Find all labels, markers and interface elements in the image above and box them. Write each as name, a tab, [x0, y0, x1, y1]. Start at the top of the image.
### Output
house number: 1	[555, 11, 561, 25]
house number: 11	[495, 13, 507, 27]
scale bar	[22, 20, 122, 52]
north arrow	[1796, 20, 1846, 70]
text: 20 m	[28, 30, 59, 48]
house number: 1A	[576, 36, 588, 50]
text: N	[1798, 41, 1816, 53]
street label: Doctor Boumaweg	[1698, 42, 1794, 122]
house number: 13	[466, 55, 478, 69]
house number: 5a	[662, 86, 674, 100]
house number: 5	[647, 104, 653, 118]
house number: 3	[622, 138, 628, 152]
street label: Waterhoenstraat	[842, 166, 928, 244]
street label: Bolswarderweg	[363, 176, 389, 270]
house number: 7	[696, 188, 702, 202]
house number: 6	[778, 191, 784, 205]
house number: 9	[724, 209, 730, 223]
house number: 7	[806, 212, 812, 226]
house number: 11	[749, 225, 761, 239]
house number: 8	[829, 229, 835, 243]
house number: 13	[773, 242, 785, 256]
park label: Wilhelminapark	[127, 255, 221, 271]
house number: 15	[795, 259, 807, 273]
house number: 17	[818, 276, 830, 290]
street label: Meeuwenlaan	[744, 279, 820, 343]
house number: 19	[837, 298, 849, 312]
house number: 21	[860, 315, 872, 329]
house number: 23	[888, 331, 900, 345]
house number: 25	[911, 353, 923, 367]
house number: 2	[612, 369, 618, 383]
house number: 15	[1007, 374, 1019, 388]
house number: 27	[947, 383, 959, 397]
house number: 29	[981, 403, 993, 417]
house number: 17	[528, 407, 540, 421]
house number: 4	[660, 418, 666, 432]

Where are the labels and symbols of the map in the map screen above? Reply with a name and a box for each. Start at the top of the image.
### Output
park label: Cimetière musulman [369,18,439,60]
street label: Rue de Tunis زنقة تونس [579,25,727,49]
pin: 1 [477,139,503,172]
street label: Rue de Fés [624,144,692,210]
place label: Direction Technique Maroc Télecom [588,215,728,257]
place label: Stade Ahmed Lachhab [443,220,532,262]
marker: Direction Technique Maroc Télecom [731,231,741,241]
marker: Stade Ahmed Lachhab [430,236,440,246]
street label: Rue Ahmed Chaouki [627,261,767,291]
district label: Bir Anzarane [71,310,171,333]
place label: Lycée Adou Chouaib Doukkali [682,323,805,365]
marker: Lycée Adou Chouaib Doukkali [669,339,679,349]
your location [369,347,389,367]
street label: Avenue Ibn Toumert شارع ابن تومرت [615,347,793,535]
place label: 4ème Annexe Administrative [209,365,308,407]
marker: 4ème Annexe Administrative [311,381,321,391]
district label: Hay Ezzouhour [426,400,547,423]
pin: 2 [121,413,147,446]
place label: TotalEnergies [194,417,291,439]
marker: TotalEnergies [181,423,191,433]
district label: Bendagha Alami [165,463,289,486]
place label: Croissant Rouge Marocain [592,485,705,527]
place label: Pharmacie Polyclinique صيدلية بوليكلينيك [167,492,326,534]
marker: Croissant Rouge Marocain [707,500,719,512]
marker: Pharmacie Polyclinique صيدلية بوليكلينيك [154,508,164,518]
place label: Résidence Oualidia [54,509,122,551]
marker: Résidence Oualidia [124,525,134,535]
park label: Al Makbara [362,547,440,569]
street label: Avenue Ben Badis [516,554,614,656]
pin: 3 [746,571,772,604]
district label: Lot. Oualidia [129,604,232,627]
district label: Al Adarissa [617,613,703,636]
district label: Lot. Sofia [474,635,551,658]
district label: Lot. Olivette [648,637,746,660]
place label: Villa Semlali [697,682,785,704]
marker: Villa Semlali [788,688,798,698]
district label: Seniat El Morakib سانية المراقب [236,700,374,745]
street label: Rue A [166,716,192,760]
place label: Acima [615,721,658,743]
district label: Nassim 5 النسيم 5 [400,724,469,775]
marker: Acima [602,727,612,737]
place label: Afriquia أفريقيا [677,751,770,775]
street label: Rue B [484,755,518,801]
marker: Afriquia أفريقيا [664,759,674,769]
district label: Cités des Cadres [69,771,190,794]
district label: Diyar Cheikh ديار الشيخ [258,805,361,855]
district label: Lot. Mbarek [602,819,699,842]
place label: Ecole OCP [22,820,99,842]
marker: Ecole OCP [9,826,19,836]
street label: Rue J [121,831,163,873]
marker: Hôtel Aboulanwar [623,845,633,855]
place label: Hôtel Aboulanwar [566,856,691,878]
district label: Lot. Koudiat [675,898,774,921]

------------

THE PROBLEM:
Each record above should be given again exactly as it appears.

RESULT FOR THIS TASK:
Find all labels, markers and interface elements in the image above and box them. Write each as name, a tab, [x0, y0, x1, y1]. Start at the top of the image.
### Output
house number: 1	[555, 11, 561, 25]
house number: 11	[495, 13, 507, 27]
scale bar	[22, 20, 122, 52]
north arrow	[1796, 20, 1846, 70]
text: 20 m	[28, 30, 59, 48]
house number: 1A	[576, 36, 588, 50]
text: N	[1798, 41, 1816, 53]
street label: Doctor Boumaweg	[1698, 42, 1794, 122]
house number: 13	[466, 55, 478, 69]
house number: 5a	[662, 86, 674, 100]
house number: 5	[647, 104, 653, 118]
house number: 3	[622, 138, 628, 152]
street label: Waterhoenstraat	[842, 166, 928, 244]
street label: Bolswarderweg	[363, 176, 389, 270]
house number: 7	[696, 188, 702, 202]
house number: 6	[778, 191, 784, 205]
house number: 9	[724, 209, 730, 223]
house number: 7	[806, 212, 812, 226]
house number: 11	[749, 225, 761, 239]
house number: 8	[829, 229, 835, 243]
house number: 13	[773, 242, 785, 256]
park label: Wilhelminapark	[127, 255, 221, 271]
house number: 15	[795, 259, 807, 273]
house number: 17	[818, 276, 830, 290]
street label: Meeuwenlaan	[744, 279, 820, 343]
house number: 19	[837, 298, 849, 312]
house number: 21	[860, 315, 872, 329]
house number: 23	[888, 331, 900, 345]
house number: 25	[911, 353, 923, 367]
house number: 2	[612, 369, 618, 383]
house number: 15	[1007, 374, 1019, 388]
house number: 27	[947, 383, 959, 397]
house number: 29	[981, 403, 993, 417]
house number: 17	[528, 407, 540, 421]
house number: 4	[660, 418, 666, 432]

Where are the labels and symbols of the map in the map screen above? Reply with a name and a box for each. Start at the top of the image.
### Output
park label: Cimetière musulman [369,18,439,60]
street label: Rue de Tunis زنقة تونس [579,25,727,49]
pin: 1 [477,139,503,172]
street label: Rue de Fés [624,144,692,210]
place label: Direction Technique Maroc Télecom [588,215,728,257]
place label: Stade Ahmed Lachhab [443,220,532,262]
marker: Direction Technique Maroc Télecom [731,231,741,241]
marker: Stade Ahmed Lachhab [430,236,440,246]
street label: Rue Ahmed Chaouki [627,261,767,291]
district label: Bir Anzarane [71,310,171,333]
place label: Lycée Adou Chouaib Doukkali [682,323,805,365]
marker: Lycée Adou Chouaib Doukkali [669,339,679,349]
your location [369,347,389,367]
street label: Avenue Ibn Toumert شارع ابن تومرت [615,347,793,535]
place label: 4ème Annexe Administrative [209,365,308,407]
marker: 4ème Annexe Administrative [311,381,321,391]
district label: Hay Ezzouhour [426,400,547,423]
pin: 2 [121,413,147,446]
place label: TotalEnergies [194,417,291,439]
marker: TotalEnergies [181,423,191,433]
district label: Bendagha Alami [165,463,289,486]
place label: Croissant Rouge Marocain [592,485,705,527]
place label: Pharmacie Polyclinique صيدلية بوليكلينيك [167,492,326,534]
marker: Croissant Rouge Marocain [707,500,719,512]
marker: Pharmacie Polyclinique صيدلية بوليكلينيك [154,508,164,518]
place label: Résidence Oualidia [54,509,122,551]
marker: Résidence Oualidia [124,525,134,535]
park label: Al Makbara [362,547,440,569]
street label: Avenue Ben Badis [516,554,614,656]
pin: 3 [746,571,772,604]
district label: Lot. Oualidia [129,604,232,627]
district label: Al Adarissa [617,613,703,636]
district label: Lot. Sofia [474,635,551,658]
district label: Lot. Olivette [648,637,746,660]
place label: Villa Semlali [697,682,785,704]
marker: Villa Semlali [788,688,798,698]
district label: Seniat El Morakib سانية المراقب [236,700,374,745]
street label: Rue A [166,716,192,760]
place label: Acima [615,721,658,743]
district label: Nassim 5 النسيم 5 [400,724,469,775]
marker: Acima [602,727,612,737]
place label: Afriquia أفريقيا [677,751,770,775]
street label: Rue B [484,755,518,801]
marker: Afriquia أفريقيا [664,759,674,769]
district label: Cités des Cadres [69,771,190,794]
district label: Diyar Cheikh ديار الشيخ [258,805,361,855]
district label: Lot. Mbarek [602,819,699,842]
place label: Ecole OCP [22,820,99,842]
marker: Ecole OCP [9,826,19,836]
street label: Rue J [121,831,163,873]
marker: Hôtel Aboulanwar [623,845,633,855]
place label: Hôtel Aboulanwar [566,856,691,878]
district label: Lot. Koudiat [675,898,774,921]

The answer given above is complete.